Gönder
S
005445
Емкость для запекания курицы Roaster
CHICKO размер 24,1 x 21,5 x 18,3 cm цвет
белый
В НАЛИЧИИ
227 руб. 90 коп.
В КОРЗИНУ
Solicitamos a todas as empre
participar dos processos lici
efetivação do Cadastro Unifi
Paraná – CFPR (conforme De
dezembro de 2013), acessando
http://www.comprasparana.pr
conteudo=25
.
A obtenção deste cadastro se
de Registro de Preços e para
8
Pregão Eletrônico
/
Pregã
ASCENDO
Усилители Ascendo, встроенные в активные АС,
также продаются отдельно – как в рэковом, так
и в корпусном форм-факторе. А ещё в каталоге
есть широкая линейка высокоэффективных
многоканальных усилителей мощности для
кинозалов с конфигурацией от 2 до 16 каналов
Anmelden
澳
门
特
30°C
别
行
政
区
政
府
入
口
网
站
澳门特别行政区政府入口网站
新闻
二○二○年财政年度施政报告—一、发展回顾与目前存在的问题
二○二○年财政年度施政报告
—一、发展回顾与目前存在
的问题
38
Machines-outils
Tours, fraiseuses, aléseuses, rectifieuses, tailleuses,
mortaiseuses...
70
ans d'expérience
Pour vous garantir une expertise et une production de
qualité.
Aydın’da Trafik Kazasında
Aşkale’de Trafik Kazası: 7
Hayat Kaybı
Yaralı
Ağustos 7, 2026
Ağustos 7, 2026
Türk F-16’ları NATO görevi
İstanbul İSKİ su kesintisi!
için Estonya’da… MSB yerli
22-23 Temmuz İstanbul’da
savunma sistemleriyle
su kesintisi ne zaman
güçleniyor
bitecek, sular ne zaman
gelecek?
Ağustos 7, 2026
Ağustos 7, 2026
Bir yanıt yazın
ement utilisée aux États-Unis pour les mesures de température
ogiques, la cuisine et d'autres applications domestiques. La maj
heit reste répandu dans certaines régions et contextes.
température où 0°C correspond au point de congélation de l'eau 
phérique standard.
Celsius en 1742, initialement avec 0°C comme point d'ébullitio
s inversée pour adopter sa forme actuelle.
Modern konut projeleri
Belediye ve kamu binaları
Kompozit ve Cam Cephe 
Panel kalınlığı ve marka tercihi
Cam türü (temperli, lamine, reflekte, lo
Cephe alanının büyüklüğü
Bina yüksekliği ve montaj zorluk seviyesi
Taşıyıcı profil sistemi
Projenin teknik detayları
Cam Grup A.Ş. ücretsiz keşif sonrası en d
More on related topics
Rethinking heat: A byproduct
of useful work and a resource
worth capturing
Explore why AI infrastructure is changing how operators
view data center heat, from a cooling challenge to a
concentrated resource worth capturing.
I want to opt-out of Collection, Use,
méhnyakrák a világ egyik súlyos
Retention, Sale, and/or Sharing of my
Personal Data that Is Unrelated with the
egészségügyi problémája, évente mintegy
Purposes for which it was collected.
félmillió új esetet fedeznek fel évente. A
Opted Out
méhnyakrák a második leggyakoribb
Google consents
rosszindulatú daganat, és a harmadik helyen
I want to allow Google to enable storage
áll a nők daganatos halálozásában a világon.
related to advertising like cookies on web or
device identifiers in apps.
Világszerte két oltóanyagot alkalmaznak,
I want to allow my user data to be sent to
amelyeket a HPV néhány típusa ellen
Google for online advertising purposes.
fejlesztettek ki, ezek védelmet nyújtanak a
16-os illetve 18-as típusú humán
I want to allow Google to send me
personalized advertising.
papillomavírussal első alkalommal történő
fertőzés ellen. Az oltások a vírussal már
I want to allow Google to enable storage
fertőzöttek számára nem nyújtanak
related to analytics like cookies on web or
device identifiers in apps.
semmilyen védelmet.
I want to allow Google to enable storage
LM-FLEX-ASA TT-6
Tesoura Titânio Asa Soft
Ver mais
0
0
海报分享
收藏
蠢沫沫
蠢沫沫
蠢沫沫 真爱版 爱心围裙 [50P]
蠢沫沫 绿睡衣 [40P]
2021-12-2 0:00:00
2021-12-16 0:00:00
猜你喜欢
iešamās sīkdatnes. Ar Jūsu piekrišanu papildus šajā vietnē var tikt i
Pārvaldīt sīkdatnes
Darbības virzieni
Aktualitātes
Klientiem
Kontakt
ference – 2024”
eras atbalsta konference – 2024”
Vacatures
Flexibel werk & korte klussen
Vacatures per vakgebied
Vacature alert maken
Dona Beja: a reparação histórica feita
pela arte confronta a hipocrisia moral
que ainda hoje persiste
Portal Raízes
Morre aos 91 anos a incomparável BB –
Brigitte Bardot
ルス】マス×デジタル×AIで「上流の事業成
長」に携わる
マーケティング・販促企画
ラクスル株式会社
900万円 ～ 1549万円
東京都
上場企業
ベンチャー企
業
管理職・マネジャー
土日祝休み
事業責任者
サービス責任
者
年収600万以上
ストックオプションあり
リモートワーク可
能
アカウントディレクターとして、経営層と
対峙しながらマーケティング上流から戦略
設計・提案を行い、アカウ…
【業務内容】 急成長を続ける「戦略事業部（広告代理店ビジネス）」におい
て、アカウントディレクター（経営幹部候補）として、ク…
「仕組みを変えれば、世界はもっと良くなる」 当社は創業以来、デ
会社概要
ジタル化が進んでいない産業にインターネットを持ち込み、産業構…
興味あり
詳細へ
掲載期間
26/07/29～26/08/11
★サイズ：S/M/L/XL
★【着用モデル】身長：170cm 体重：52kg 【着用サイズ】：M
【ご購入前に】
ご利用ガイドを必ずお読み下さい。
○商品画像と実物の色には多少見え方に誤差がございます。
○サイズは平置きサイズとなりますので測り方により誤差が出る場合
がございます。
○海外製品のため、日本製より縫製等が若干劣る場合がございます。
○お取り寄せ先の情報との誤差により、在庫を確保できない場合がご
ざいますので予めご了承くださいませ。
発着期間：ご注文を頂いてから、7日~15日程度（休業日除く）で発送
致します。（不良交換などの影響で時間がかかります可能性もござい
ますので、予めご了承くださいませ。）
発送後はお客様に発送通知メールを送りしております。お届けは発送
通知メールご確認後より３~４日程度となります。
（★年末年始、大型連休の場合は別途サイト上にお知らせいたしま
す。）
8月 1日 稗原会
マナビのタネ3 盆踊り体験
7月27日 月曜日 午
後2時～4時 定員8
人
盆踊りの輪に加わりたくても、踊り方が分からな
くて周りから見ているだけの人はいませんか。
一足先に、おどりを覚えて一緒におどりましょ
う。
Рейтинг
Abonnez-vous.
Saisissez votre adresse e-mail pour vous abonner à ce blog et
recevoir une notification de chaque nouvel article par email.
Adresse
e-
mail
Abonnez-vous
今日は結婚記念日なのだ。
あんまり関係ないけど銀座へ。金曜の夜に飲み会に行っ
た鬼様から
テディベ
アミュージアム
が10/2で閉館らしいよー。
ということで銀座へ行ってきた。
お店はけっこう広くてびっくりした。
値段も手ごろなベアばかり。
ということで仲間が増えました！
□ □ □
**TRY IT:** Reproduce the lines of the entries above from the one with "conteudo=25" to the one with "кинозалов с конфигурацией от 2 до 16 каналов", both included, exactly and without any other line.

**YOUR RESPONSE:**
conteudo=25
.
A obtenção deste cadastro se
de Registro de Preços e para
8
Pregão Eletrônico
/
Pregã
ASCENDO
Усилители Ascendo, встроенные в активные АС,
также продаются отдельно – как в рэковом, так
и в корпусном форм-факторе. А ещё в каталоге
есть широкая линейка высокоэффективных
многоканальных усилителей мощности для
кинозалов с конфигурацией от 2 до 16 каналов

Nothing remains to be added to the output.